More lessons from CRM - CRM systems like SITP systems are largely oriented at making decisions (rather that supporting transactions) i.e. more shameless plagiarism (or learning from more mature disciplines as a I prefer to think of it as)
See the source reference here: http://www.computerworld.com/s/article/9135688/What_Price_CRM_Data_Quality_?source=CTWNLE_nlt_entsoft_2009-07-23
In an SITP the data does not have to be perfect to be useful. Many things can be just an approximation or can be missing altogether. So how do you decide where to make your data quality investment?
The first step is separate the data elements (objects and relationships and their properties) into three categories the ones that:
(1) must be there and must be correct to prevent corruption in external systems or misrepresentation of the business.
(2) should be correct for the SITO to work at all
(3) people have asked for to make decisions or record the state of the enterprise
A data quality analysis on each data element in the three categories can be scored based on questions such as:
- Ownership - Does it have an undisputed owner, or is it updated by specific roles as part of a formal business process, or can nearly anyone update it in an ad-hoc fashion.

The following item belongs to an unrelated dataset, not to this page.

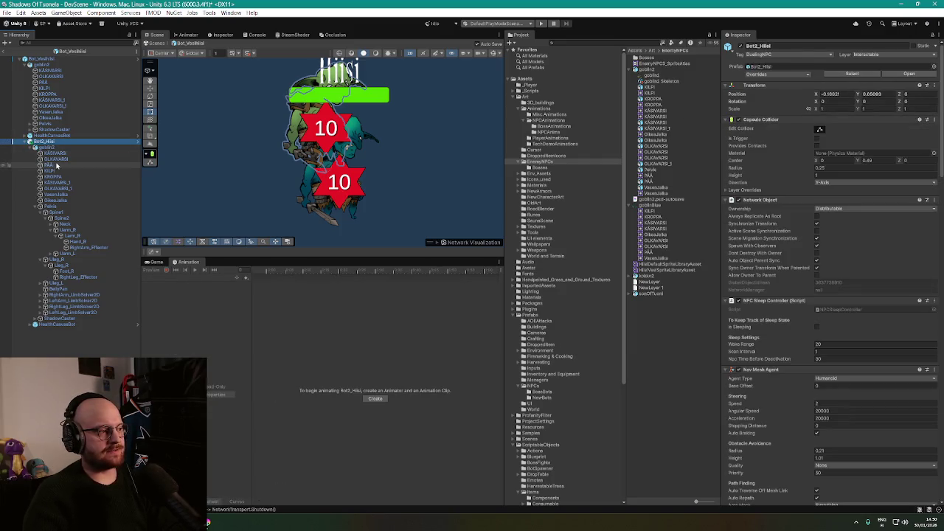
key(Delete)
click(49, 71)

- Validatity and auditability - Does it have validation on entry and does an audit trail track changes.
- Completeness and correctness - how complete is the source data, how much is missing, clearly incorrect, or duplicate.
Developing an understanding of this metadata is a 1st step that needs to be taken when looking at data preparation and loading.

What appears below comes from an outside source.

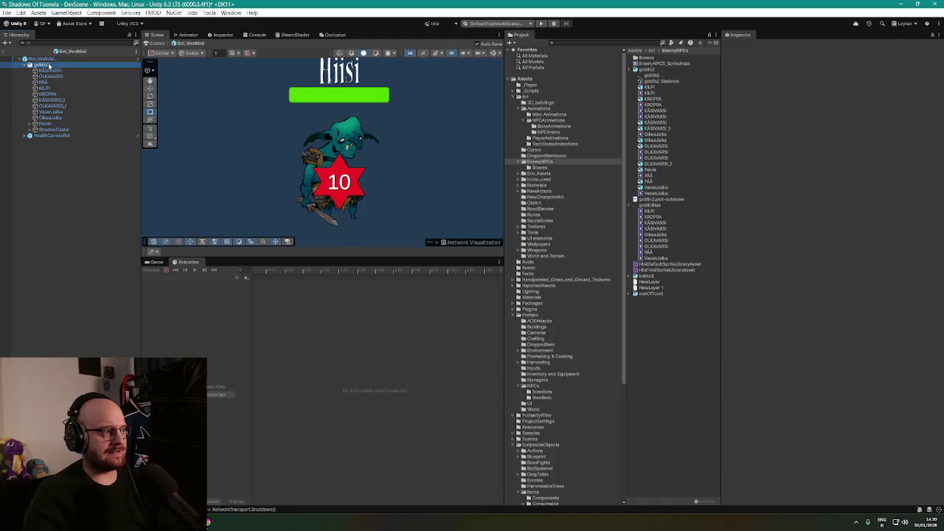
click(44, 88)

Data element in an SITP system is in there because it was required to answer a specific business questions and/or because the SITP system is the source of record for this data.
Analysis will discover what data elements that are often missing or wrong. Depending on what concepts are being dealt with the data that is often found missing depends changes e.g.
- Business goals and strategies - will often lack: weighting and explicit relationships
- Applications - will often lack: a range of cost information, related standards and business processes
- Standards - will often lack: lifecycles, basis of current preferences, current and planned usage
Historically where there is no SITP solution it is difficult to collect some of the data in the first place, there are many ways for the meaning of the data to be misinterpreted or misrepresented, and there is often no easy way of usefully applying it (i.e. its recorded as academic exercise and not tested through the fire of use).
In many cases, you can't afford to spend too much on data quality before the system is implemented. What you need to understand is the metadata. If the business question needing this data is materially affected by the quality of this data you will need to carefully assess the cost of remediating the data with the impact and improvement in its quality with have on the decision that are being made base on it.
You can set business rules that allow you to determine when it's worth chasing a data element's quality and when it isn't.
It gets exponentially more expensive to improve data quality. If it costs $X to get solid data quality on 2/3rds of your records, it will probably cost $2X to get the data quality right on half of the remaining records, and $4X to get the half of what bis then left.
For most purposes it is hard to justify a lot of remediation on historical data, and one is better to invest the effort time in improving the way data is captured on an ongoing basis. In many cases it is sufficient to start capturing data on a forward on a JIT basis, or as data is used. Over a short space of time i.e. a year a two most of the data needed for SITP will accrete as natural by-product of improved processes (of course adapting the processes to capitalise on the SITP is a key step to enabling this).